# ÁREA DE LAZER > Video, Fotografia e Técnica >  Escolha de reflex

## Pedro Albino

Viva, com o  :Xmassmile:  a chegar, é hora de pensar em prendas, como tal, peço a vossa ajuda relativamente a máquinas reflex, sendo que irá servir para fotografar os miúdos, o aquário (claro),  fotos no exterior...
enfim uma utilização variada.

As minhas opções são, e, por ordem de preferência as seguintes:
1º - Sony DSLR alpha 200
2º - Canon EOS 1000D
3º - Nikon D60
4º - Pentax K200D  

Sei que são algumas, mas gostaria de saber a vossa opinião, pois os meus conhecimentos fotográficos são muito poucos.

Obrigado :Pracima:

----------


## Vasco Santos

2º - Canon EOS 1000D sem duvida  :Coradoeolhos:

----------


## Filipe Pacheco

Apoiado canon sem dúvidas, podes comparar as características delas na pixmania por exemplo...de qualquer forma se puderes compra um segmento acima.

----------


## Filipe Simões

Se puderes compra nikon, sao sempre mais faceis de vender, para alem de muito melhor qualidade.

As canon que me passaram pelas maos nao as achei grande coisa.

Mas bom conselho mesmo, eh pegares em ti, ires ate uma fnac, e pedires para as exprimentar, levares um cartao de memoria, usares e veres os resultados em casa.

:: CONJUNTO DE DADOS ::
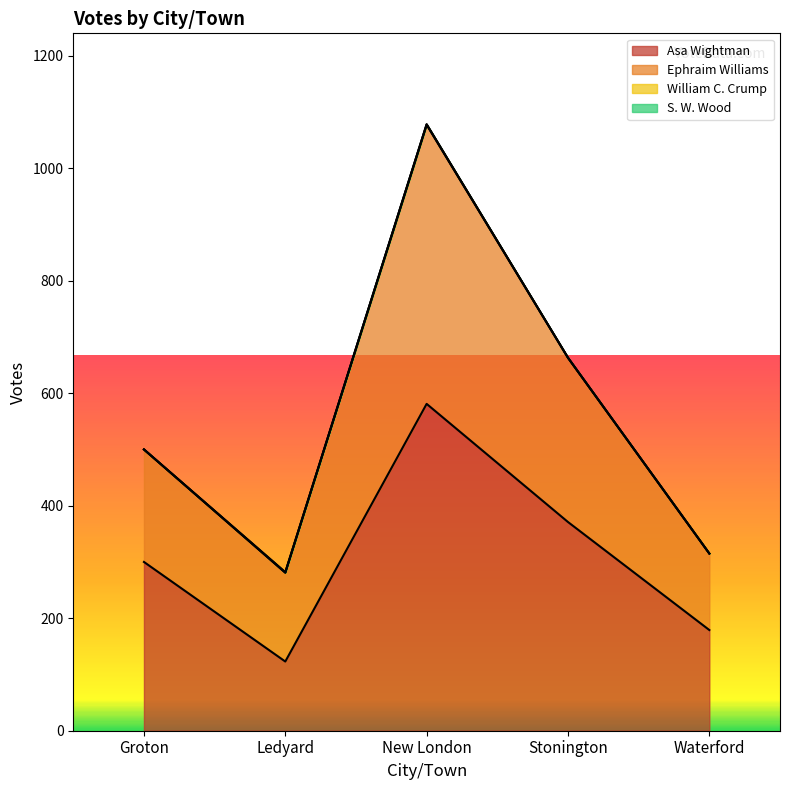

Does the chart have visible grid lines?

No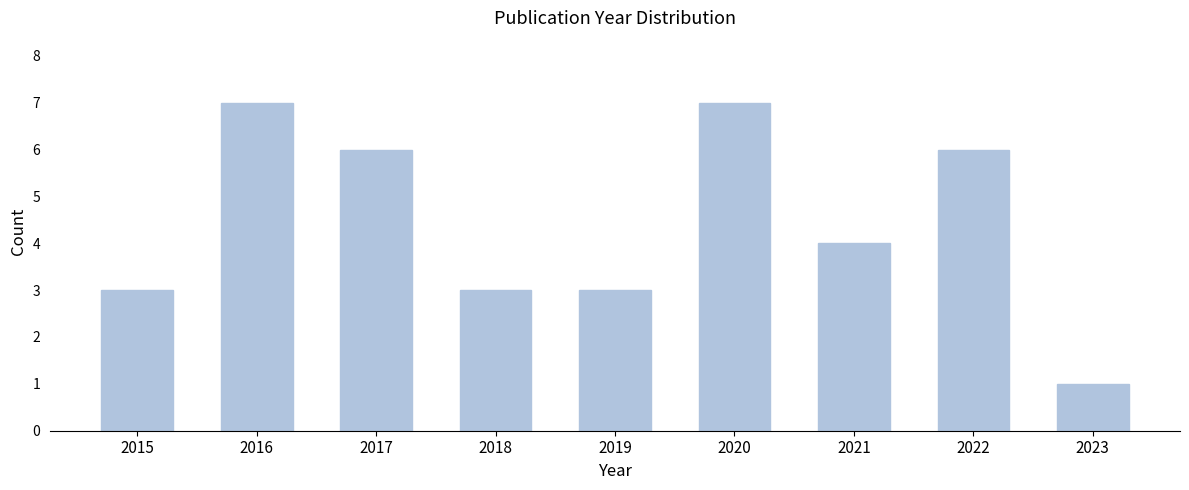

Reading right to left, what are all the values shown in this chart?

2023=1	2022=6	2021=4	2020=7	2019=3	2018=3	2017=6	2016=7	2015=3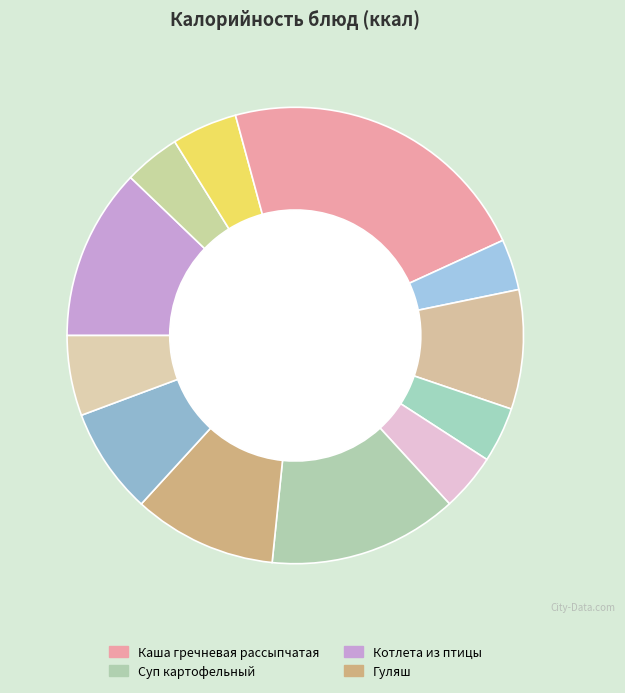

Rank the categories by value from lowest to highest.

Печенье сахарное (завтрак), Чай с шиповником, Чай с молоком, Икра кабачковая, Хлеб, Кисель, Пюре картофельное, Фрукты свежие яблоко, Гуляш, Котлета из птицы, Суп картофельный, Каша гречневая рассыпчатая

:: REQUISITOS DO EXERCÍCIO ::
Reproduza, sem alterações, o trecho da discussão sobre a escolha de uma máquina reflex que começa nas palavras que contêm "## Pedro Albino" e termina em "uma utilização variada.".

:: RESPOSTA ESCRITA ::
## Pedro Albino

Viva, com o  :Xmassmile:  a chegar, é hora de pensar em prendas, como tal, peço a vossa ajuda relativamente a máquinas reflex, sendo que irá servir para fotografar os miúdos, o aquário (claro),  fotos no exterior...
enfim uma utilização variada.